Each line below must be reproduced exactly, though the pictures are to be dropped.
________________________________________
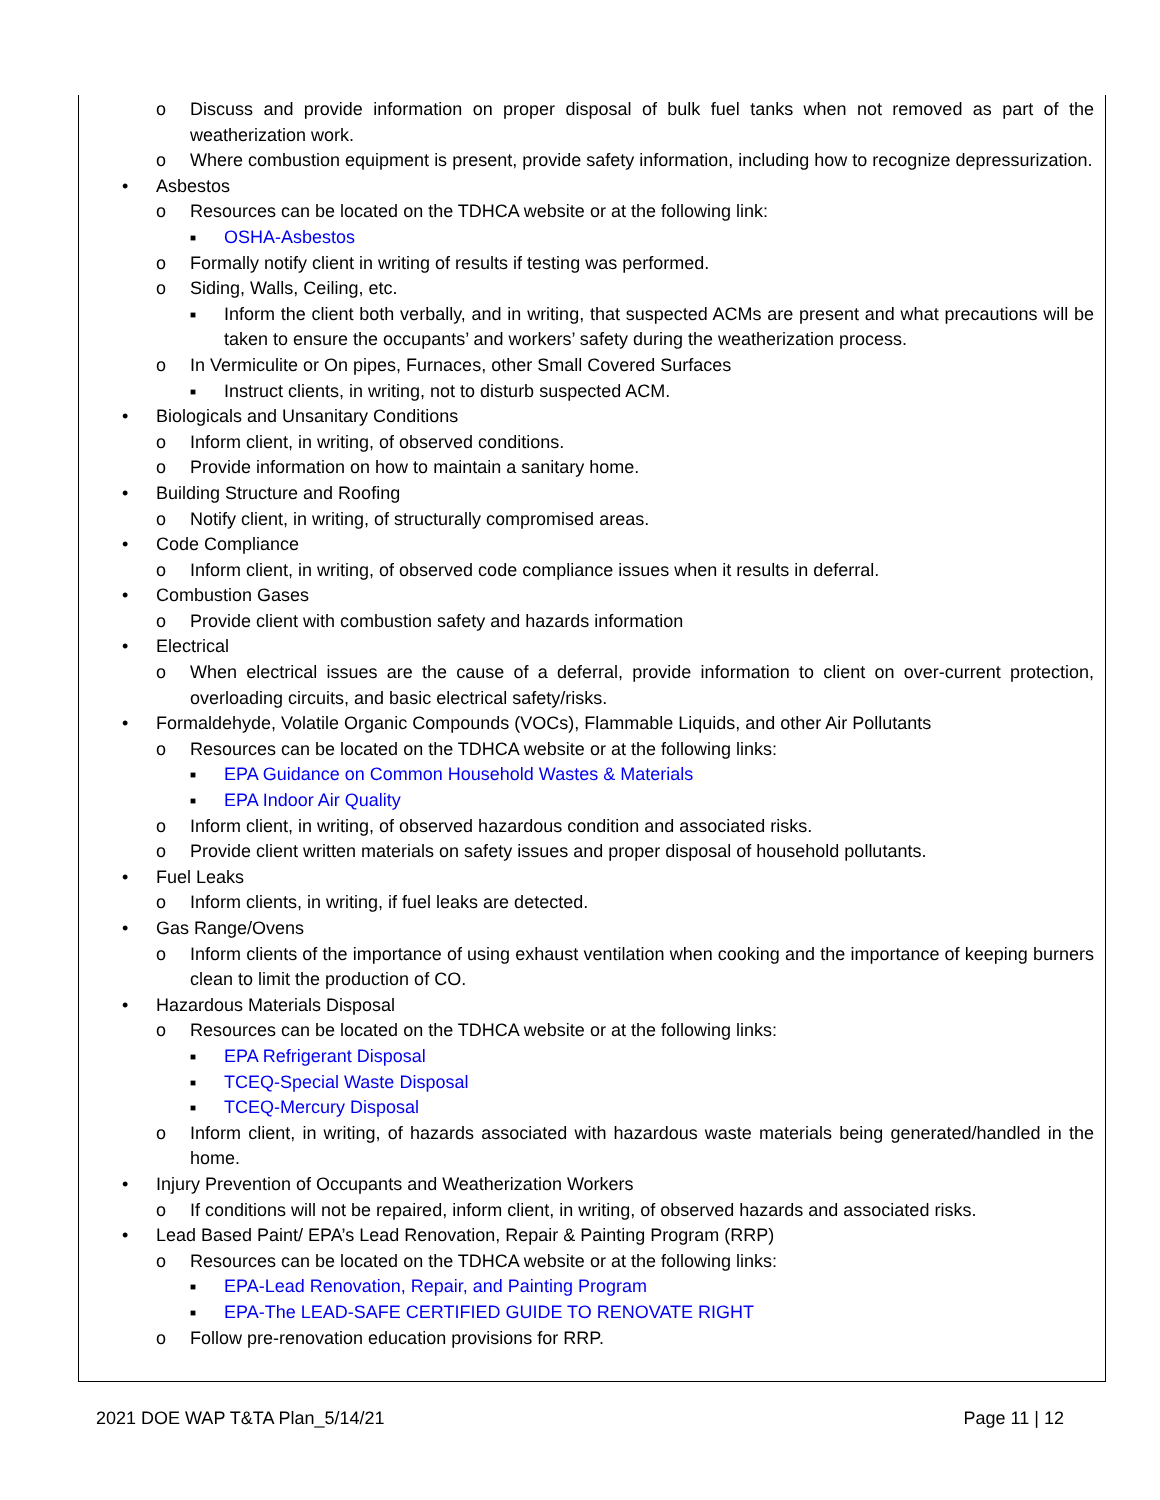o Discuss and provide information on proper disposal of bulk fuel tanks when not removed as part of the weatherization work.
o Where combustion equipment is present, provide safety information, including how to recognize depressurization.
• Asbestos
o Resources can be located on the TDHCA website or at the following link:
■ OSHA-Asbestos
o Formally notify client in writing of results if testing was performed.
o Siding, Walls, Ceiling, etc.
■ Inform the client both verbally, and in writing, that suspected ACMs are present and what precautions will be taken to ensure the occupants’ and workers’ safety during the weatherization process.
o In Vermiculite or On pipes, Furnaces, other Small Covered Surfaces
■ Instruct clients, in writing, not to disturb suspected ACM.
• Biologicals and Unsanitary Conditions
o Inform client, in writing, of observed conditions.
o Provide information on how to maintain a sanitary home.
• Building Structure and Roofing
o Notify client, in writing, of structurally compromised areas.
• Code Compliance
o Inform client, in writing, of observed code compliance issues when it results in deferral.
• Combustion Gases
o Provide client with combustion safety and hazards information
• Electrical
o When electrical issues are the cause of a deferral, provide information to client on over-current protection, overloading circuits, and basic electrical safety/risks.
• Formaldehyde, Volatile Organic Compounds (VOCs), Flammable Liquids, and other Air Pollutants
o Resources can be located on the TDHCA website or at the following links:
■ EPA Guidance on Common Household Wastes & Materials
■ EPA Indoor Air Quality
o Inform client, in writing, of observed hazardous condition and associated risks.
o Provide client written materials on safety issues and proper disposal of household pollutants.
• Fuel Leaks
o Inform clients, in writing, if fuel leaks are detected.
• Gas Range/Ovens
o Inform clients of the importance of using exhaust ventilation when cooking and the importance of keeping burners clean to limit the production of CO.
• Hazardous Materials Disposal
o Resources can be located on the TDHCA website or at the following links:
■ EPA Refrigerant Disposal
■ TCEQ-Special Waste Disposal
■ TCEQ-Mercury Disposal
o Inform client, in writing, of hazards associated with hazardous waste materials being generated/handled in the home.
• Injury Prevention of Occupants and Weatherization Workers
o If conditions will not be repaired, inform client, in writing, of observed hazards and associated risks.
• Lead Based Paint/ EPA’s Lead Renovation, Repair & Painting Program (RRP)
o Resources can be located on the TDHCA website or at the following links:
■ EPA-Lead Renovation, Repair, and Painting Program
■ EPA-The LEAD-SAFE CERTIFIED GUIDE TO RENOVATE RIGHT
o Follow pre-renovation education provisions for RRP.
2021 DOE WAP T&TA Plan_5/14/21 Page 11 | 12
________________________________________
Exercise solution:
o Discuss and provide information on proper disposal of bulk fuel tanks when not removed as part of the weatherization work.
o Where combustion equipment is present, provide safety information, including how to recognize depressurization.
• Asbestos
o Resources can be located on the TDHCA website or at the following link:
■ OSHA-Asbestos
o Formally notify client in writing of results if testing was performed.
o Siding, Walls, Ceiling, etc.
■ Inform the client both verbally, and in writing, that suspected ACMs are present and what precautions will be taken to ensure the occupants’ and workers’ safety during the weatherization process.
o In Vermiculite or On pipes, Furnaces, other Small Covered Surfaces
■ Instruct clients, in writing, not to disturb suspected ACM.
• Biologicals and Unsanitary Conditions
o Inform client, in writing, of observed conditions.
o Provide information on how to maintain a sanitary home.
• Building Structure and Roofing
o Notify client, in writing, of structurally compromised areas.
• Code Compliance
o Inform client, in writing, of observed code compliance issues when it results in deferral.
• Combustion Gases
o Provide client with combustion safety and hazards information
• Electrical
o When electrical issues are the cause of a deferral, provide information to client on over-current protection, overloading circuits, and basic electrical safety/risks.
• Formaldehyde, Volatile Organic Compounds (VOCs), Flammable Liquids, and other Air Pollutants
o Resources can be located on the TDHCA website or at the following links:
■ EPA Guidance on Common Household Wastes & Materials
■ EPA Indoor Air Quality
o Inform client, in writing, of observed hazardous condition and associated risks.
o Provide client written materials on safety issues and proper disposal of household pollutants.
• Fuel Leaks
o Inform clients, in writing, if fuel leaks are detected.
• Gas Range/Ovens
o Inform clients of the importance of using exhaust ventilation when cooking and the importance of keeping burners clean to limit the production of CO.
• Hazardous Materials Disposal
o Resources can be located on the TDHCA website or at the following links:
■ EPA Refrigerant Disposal
■ TCEQ-Special Waste Disposal
■ TCEQ-Mercury Disposal
o Inform client, in writing, of hazards associated with hazardous waste materials being generated/handled in the home.
• Injury Prevention of Occupants and Weatherization Workers
o If conditions will not be repaired, inform client, in writing, of observed hazards and associated risks.
• Lead Based Paint/ EPA’s Lead Renovation, Repair & Painting Program (RRP)
o Resources can be located on the TDHCA website or at the following links:
■ EPA-Lead Renovation, Repair, and Painting Program
■ EPA-The LEAD-SAFE CERTIFIED GUIDE TO RENOVATE RIGHT
o Follow pre-renovation education provisions for RRP.
2021 DOE WAP T&TA Plan_5/14/21 Page 11 | 12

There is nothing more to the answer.